You need to test long enough and gather enough data for there to be a statistically significant conclusion.
I don’t ever want to hear about “how long” or “how much to spend” ever again!
How do you actually take action on this? You need to use a statistically significant calculator.
By the way, if all this statistically significant talk confuses you, I recommend that you read
Back to Basics: Statistical Significance
How to Use a Calculator
First of all, I rarely use calculators these days. I have enough experience to eyeball my results.
Whenever I cook steak, I need to use a thermometer to make sure it’s medium rare. My dad has enough experience to poke the steak to determine if it’s medium rare.
If you don’t have enough experience yet, then you should use a split test calculator. There are hundreds of them online.
The one I recommend is:
Why? Because it’s simple. Some of the other ones I’ve seen give too many unnecessary options.
(Note: I know someone’s going to ask if they can use X calculator on whatever site. Use whatever you want, but you’re overthinking it. )
This is what you see when you load the website up.
Here are some terms to help us get on the same page.
Visitors: How many clicks there are to the offer’s page. You’ll find this in your affiliate network stats.
In a perfect world, the number of visitors to each offer page would perfectly match. But due to different technologies and variabilities, these numbers are usually different.
Conversions: How many people signed up for the offer. You’ll find this in your affiliate network stats.
Control: The original offer that you’re testing.
Treatment 1, etc.: Additional offers that you are testing.
The order doesn’t really matter, these are labels.
Confidence Interval: Remember that we’re running an experiment. The confidence interval is the percentage that you’re going to be right in the future.
Would you go to a heart surgeon that has a 60% success rate? Probably not. When it’s important you want to be confident in the results.
The standard that most experiments settle for is 95%. This is a key number to aim for.
Now that we have some definitions out the way, lets run a few scenarios to help you understand how to use this tool
Scenario 1: Not Enough Data
In the first scenario, you can see that the confidence interval is at 62%.
What’s our goal again? 95%.
Action: Keep the split test running longer. You probably don’t have enough data yet.
Scenario 2: You have TOO much data
In this scenario, you have a 100% confidence level. That’s bad.
The problem? It’s obvious that the Control offer was performing the best. By running the split test too long, you lost money due to opportunity cost.
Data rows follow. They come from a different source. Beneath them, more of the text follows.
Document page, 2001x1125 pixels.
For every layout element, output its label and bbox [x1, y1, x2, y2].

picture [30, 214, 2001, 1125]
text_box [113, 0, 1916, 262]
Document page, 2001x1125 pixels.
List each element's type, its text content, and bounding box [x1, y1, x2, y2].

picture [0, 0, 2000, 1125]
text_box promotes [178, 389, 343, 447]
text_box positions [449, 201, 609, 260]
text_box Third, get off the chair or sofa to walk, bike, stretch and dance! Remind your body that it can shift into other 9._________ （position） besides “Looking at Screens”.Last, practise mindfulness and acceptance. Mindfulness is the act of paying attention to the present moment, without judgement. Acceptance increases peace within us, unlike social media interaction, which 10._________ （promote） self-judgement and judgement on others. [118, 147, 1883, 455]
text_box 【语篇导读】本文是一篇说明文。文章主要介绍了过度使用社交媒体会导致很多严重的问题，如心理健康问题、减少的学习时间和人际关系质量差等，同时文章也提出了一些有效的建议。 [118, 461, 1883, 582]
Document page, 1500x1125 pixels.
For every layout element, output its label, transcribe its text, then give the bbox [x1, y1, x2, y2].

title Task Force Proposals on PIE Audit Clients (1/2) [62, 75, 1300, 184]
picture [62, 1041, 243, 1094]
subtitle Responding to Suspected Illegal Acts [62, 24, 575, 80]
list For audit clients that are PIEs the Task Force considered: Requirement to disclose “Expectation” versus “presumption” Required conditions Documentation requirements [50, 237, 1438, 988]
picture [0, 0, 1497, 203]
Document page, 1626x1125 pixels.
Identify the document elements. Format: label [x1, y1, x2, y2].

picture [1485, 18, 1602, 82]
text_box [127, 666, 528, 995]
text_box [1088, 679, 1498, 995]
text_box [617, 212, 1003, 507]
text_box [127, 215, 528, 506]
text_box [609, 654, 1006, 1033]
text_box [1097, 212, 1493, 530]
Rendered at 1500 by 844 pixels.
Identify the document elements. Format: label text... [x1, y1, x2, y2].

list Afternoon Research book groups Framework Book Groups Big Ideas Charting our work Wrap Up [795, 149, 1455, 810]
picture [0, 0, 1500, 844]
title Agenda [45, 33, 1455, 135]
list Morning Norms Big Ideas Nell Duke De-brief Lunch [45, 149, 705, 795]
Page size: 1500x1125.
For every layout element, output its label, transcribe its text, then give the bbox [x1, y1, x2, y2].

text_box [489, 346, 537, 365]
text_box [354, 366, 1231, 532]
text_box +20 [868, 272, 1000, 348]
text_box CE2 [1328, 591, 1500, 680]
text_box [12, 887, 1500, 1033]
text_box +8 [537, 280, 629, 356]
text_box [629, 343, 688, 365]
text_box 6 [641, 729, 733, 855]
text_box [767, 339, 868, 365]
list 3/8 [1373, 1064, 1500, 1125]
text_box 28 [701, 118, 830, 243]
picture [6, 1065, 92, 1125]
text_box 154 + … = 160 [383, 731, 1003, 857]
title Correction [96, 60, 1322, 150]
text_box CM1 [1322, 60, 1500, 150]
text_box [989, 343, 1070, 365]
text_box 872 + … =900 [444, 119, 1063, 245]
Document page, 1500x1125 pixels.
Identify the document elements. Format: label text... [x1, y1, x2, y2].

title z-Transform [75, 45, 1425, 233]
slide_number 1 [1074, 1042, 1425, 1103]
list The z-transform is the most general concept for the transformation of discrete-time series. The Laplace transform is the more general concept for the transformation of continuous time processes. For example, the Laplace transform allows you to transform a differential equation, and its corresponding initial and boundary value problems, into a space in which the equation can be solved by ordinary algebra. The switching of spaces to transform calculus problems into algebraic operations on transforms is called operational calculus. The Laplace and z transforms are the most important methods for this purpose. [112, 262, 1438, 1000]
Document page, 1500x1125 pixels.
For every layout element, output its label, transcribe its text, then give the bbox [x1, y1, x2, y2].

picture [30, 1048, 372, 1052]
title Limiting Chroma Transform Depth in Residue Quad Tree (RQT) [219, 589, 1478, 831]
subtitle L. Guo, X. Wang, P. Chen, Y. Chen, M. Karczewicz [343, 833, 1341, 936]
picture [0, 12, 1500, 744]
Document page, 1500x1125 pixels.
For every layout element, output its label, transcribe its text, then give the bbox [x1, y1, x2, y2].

If you had all the traffic running 100% to the control offer sooner, you would’ve had more conversions overall.
Scenario 3: Just Right
In this scenario, the control is the winner.
You’ve tested to get enough data, but you stopped it as soon as you reached 95%.
Combining Art and Science into Affiliate Marketing
Testing affiliate marketing offers is one of the most important actions you can take.
But you just can’t throw shit at the wall and trust your gut instinct. The more you employ scientific methods in your campaign testing, the more accurate your results will be.
I’ve always found it fascinating how affiliate marketing is a combination of art and science.
Coming up with angles, copywriting, and designing the landing pages are art. Campaign analysis, understanding the data, and doing proper split tests are science.
Combine both and you’ll be raking in the money.